§ **DOCUMENT TEXT**
Where the process of inoculation happens depends on the nutrient level of the substrate. Low nitrogen, high carbon materials like logs, woodchips, and straw are fine to inoculate outside in the open air. During this form of inoculation it is helpful to be clean, using a clean table and clean hands but sterility is not a concern. Sterility becomes much more critical when using high nitrogen materials like agar, grain, and supplemented sawdust. These are easier for ambient microorganisms to grow on, so require the use of a lab-like setting for inoculations. On a small scale, it is possible to create low budget equipment to mimic a lab setting, but the success rate is lower. A commercial lab would include a separate space for lab use, cleaning and maintaining that space, using HEPA (high efficiency particulate air) filters, and equipment for steam treatment. If inoculations are done in a lab, being mindful of the seven vectors of contamination and implementing proper lab technique is critical.

Inoculation rates are a balance between economics and speed of spawn run. The cultivator is trying to get the desired edible mushroom mycelium established before anything else. The higher the inoculation rate or amount of spawn added to the substrate, the faster the mycelium will grow through the substrate. The substrate likely will not produce a larger amount of mushrooms, so a high inoculation rate means more money spent on spawn per pound of mushrooms. For a new cultivator, using a high inoculation rate can really boost the success rate. As the grower dials in the process of cultivation, they can start to lower the inoculation rate and observe if there is a difference in colonization time. 

At Fungi Ally, this sort of trial was conducted on supplemented sawdust. Five pound bags of shiitake spawn were used to inoculate 20 five-pound bags of bulk substrate. These bags colonized in about 8 weeks. Slowly the amount of bags inoculated by the five pound bag of spawn was increased. At 30 five-pound bags of bulk substrate, colonization time was also 8 weeks and contamination rates did not go up. At -40 five-pounds bags, time until colonization was still 8 weeks, and little to no contamination increase was observed. At 50 five-pound bags both colonization time and contamination increased. The sweet spot was using one five-pound bag of spawn for every 200 pounds (40 bags) of substrate. The amount of money spent on spawn was decreased by 50% per pound of mushrooms. Saving .25 cents per pound of mushrooms adds up to a lot when growing 300 pounds per week – almost $4,000 per year!

§ **DATA UNDER STUDY**
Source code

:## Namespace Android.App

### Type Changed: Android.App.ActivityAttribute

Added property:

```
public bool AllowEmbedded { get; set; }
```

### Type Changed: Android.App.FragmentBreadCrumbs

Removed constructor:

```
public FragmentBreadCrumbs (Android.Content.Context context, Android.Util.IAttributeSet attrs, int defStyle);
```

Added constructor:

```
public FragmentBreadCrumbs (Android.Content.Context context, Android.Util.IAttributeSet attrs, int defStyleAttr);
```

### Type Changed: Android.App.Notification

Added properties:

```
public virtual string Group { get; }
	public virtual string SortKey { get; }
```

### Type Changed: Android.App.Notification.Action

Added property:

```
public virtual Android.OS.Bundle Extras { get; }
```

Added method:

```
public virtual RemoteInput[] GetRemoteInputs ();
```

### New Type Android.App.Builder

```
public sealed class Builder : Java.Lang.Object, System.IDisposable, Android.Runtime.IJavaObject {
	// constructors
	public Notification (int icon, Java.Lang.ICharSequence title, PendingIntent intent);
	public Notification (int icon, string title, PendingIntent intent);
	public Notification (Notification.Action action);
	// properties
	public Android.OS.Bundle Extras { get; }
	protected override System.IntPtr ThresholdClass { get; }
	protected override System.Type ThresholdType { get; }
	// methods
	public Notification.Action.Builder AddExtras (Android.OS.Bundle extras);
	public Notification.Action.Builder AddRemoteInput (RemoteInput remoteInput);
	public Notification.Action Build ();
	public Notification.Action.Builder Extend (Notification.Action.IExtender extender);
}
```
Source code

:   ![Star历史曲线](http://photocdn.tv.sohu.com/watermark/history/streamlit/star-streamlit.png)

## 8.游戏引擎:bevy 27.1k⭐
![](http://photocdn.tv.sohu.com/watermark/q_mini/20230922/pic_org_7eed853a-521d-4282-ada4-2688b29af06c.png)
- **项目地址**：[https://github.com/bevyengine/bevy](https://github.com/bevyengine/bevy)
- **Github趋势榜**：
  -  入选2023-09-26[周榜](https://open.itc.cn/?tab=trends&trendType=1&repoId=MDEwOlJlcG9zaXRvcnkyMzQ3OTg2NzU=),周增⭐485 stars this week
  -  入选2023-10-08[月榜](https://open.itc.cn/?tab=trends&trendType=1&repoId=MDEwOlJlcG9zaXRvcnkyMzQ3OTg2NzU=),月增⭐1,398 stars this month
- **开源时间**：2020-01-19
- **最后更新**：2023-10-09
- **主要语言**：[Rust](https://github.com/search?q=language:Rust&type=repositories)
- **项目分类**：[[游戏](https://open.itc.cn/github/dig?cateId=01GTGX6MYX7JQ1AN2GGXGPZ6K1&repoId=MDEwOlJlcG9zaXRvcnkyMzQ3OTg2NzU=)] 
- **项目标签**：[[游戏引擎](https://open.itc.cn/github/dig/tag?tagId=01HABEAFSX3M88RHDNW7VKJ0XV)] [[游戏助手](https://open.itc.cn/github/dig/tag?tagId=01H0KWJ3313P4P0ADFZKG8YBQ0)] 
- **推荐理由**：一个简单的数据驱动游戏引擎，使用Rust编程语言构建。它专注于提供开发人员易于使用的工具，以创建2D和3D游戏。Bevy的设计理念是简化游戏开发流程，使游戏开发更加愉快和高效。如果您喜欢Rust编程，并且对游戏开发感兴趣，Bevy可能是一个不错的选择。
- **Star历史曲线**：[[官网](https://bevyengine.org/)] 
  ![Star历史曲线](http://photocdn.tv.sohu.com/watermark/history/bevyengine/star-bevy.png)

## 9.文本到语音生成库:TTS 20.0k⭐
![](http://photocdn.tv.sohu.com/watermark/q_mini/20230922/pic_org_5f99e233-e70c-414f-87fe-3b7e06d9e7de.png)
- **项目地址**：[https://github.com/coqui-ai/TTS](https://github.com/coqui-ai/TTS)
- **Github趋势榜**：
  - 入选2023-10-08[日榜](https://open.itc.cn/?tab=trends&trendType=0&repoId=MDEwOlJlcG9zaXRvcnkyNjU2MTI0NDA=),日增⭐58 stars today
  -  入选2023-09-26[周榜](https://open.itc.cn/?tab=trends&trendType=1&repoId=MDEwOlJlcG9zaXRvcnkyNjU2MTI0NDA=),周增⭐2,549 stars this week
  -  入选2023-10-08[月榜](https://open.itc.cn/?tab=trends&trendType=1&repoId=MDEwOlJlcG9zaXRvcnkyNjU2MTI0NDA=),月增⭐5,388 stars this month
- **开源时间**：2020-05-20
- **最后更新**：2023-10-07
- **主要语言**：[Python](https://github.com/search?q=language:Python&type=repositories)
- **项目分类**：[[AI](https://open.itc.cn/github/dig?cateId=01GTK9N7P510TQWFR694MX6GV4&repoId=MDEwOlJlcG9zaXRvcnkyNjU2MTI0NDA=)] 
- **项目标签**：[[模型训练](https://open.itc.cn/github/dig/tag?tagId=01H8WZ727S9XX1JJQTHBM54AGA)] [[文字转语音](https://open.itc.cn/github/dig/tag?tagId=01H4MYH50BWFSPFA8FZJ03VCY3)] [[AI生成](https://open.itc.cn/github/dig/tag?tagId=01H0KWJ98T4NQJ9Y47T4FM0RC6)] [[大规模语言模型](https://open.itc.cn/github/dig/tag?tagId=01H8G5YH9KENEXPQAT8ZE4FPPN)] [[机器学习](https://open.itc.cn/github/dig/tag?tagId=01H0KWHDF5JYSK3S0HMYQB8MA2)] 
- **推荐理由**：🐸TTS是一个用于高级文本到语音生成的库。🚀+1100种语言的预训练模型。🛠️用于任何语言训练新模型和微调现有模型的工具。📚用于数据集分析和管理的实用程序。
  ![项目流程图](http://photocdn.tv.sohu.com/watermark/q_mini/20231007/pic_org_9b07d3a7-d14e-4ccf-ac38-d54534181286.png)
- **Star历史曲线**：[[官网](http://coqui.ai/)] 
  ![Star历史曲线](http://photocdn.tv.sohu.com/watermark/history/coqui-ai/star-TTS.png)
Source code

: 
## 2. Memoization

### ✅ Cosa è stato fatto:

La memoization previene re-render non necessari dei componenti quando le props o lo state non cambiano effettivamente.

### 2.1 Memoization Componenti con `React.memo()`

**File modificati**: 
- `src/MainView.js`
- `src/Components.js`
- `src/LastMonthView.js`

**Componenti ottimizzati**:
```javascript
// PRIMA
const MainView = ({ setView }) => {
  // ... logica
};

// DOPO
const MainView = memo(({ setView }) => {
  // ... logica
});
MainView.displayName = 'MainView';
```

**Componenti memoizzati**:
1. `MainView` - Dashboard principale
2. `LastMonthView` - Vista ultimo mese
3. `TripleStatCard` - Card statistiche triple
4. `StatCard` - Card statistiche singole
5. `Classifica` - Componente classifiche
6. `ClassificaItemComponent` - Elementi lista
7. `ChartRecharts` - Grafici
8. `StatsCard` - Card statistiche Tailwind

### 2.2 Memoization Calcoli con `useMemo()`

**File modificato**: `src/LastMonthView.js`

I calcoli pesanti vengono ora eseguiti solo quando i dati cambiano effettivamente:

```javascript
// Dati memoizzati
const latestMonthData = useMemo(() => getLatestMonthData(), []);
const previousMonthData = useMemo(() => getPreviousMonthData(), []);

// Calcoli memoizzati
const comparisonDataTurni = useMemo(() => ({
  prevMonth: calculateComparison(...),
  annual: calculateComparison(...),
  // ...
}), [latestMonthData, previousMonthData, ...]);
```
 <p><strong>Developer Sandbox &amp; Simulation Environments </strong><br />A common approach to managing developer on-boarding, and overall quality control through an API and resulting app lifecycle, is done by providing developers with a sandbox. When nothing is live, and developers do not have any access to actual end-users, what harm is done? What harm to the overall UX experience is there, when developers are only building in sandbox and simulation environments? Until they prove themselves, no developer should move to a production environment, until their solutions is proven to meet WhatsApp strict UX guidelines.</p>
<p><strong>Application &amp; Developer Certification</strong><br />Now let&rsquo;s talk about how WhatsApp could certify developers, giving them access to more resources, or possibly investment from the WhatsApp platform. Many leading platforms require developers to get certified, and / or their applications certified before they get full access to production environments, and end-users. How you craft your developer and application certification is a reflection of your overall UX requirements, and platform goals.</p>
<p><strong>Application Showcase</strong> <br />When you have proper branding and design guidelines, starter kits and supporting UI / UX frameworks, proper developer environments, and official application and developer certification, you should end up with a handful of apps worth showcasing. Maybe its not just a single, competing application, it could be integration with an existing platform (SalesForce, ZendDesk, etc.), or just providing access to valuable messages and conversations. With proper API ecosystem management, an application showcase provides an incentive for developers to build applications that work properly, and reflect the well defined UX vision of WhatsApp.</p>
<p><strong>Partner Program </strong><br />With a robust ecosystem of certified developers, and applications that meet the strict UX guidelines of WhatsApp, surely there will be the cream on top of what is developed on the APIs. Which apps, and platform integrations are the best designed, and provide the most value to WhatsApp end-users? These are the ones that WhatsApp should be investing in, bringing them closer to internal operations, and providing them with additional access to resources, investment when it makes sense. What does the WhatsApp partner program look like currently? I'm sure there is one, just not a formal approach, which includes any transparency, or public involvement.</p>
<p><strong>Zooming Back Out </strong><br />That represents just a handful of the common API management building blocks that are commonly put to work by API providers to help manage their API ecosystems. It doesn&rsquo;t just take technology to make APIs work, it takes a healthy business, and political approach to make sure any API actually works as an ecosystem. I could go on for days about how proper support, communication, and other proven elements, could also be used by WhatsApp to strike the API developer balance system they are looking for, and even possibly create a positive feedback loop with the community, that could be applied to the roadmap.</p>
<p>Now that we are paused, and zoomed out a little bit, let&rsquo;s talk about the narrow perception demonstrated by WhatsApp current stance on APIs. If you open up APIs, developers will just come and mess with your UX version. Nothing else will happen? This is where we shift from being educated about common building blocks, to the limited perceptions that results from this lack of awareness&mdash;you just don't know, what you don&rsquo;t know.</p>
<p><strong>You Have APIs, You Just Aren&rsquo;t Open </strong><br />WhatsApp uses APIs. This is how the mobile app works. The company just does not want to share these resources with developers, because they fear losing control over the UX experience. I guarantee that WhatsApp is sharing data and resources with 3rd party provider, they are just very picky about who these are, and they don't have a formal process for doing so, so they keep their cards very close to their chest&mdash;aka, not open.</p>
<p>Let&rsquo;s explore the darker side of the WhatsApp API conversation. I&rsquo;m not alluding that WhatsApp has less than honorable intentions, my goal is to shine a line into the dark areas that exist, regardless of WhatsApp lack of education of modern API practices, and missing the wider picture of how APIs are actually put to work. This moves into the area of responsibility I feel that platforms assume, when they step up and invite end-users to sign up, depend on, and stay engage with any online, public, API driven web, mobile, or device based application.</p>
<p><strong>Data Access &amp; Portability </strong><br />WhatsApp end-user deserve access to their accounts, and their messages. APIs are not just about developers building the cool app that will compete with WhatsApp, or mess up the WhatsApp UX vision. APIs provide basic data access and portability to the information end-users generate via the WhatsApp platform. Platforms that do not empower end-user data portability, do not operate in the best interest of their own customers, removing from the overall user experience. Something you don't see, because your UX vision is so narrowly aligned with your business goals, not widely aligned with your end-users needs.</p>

§ **REQUIRED ACTION 1**
In the passage on mushroom inoculation, what spawn-to-substrate ratio did Fungi Ally identify as the sweet spot?
§ **REQUIRED ACTION 2**
Name every substrate material mentioned in the passage on mushroom inoculation.
§ **REQUIRED ACTION 3**
Continue the passage on mushroom inoculation, starting after its final sentence.

§ **ANSWER BOX 1**
One five-pound bag of spawn for every 200 pounds (40 bags) of substrate.

§ **ANSWER BOX 2**
logs, woodchips, straw, agar, grain, supplemented sawdust

§ **ANSWER BOX 3**
Spawn distribution also impacts the speed of colonization. Two methods of distribution commonly used are “top spawning” and “through spawning”. Top-spawning is the process of adding the spawn on top of the substrate and letting it grow down. This process is good when inoculating full containers like mason jars that can not be shaken, or for low stakes cultivation. Through-spawning refers to shaking the substrate after inoculation to distribute the spawn throughout the substrate. This shortens the length of spawn run but adds a small amount of labor. In low tech methods like wood chip beds and straw tubes, through-spawning is achieved by layering the substrate and spawn like lasagna. Alternating between the spawn and substrate allows for faster colonization than putting all the spawn on top. In supplemented sawdust this typically means shaking the substrate after inoculation to distribute the spawn evenly. 

The impact of top vs. through-spawning was inadvertently tested at Fungi Ally. One day, the crew was feeling like shaving some time off of the inoculation process. Instead of shaking after inoculating they left the spawn on top for 50% of the bags. Four shelves containing 40 bags each, were filled in the incubation room. The top two shelves were top-spawned, and the bottom two shelves were through-spawned. After 14 days the bottom two through-spawned shelves were fully colonized while the top spawned bags were closer to half colonized. By day 24, the top shelves were also fully colonized. In total it took ten extra days for the same amount of spawn to colonize a five pound bag of substrate. It saved a small amount of labor but was not worth the extra time in incubation. Not only did the top-spawned bags take up more space for a longer amount of time, but the extra time also left more opportunity for contaminants to take hold.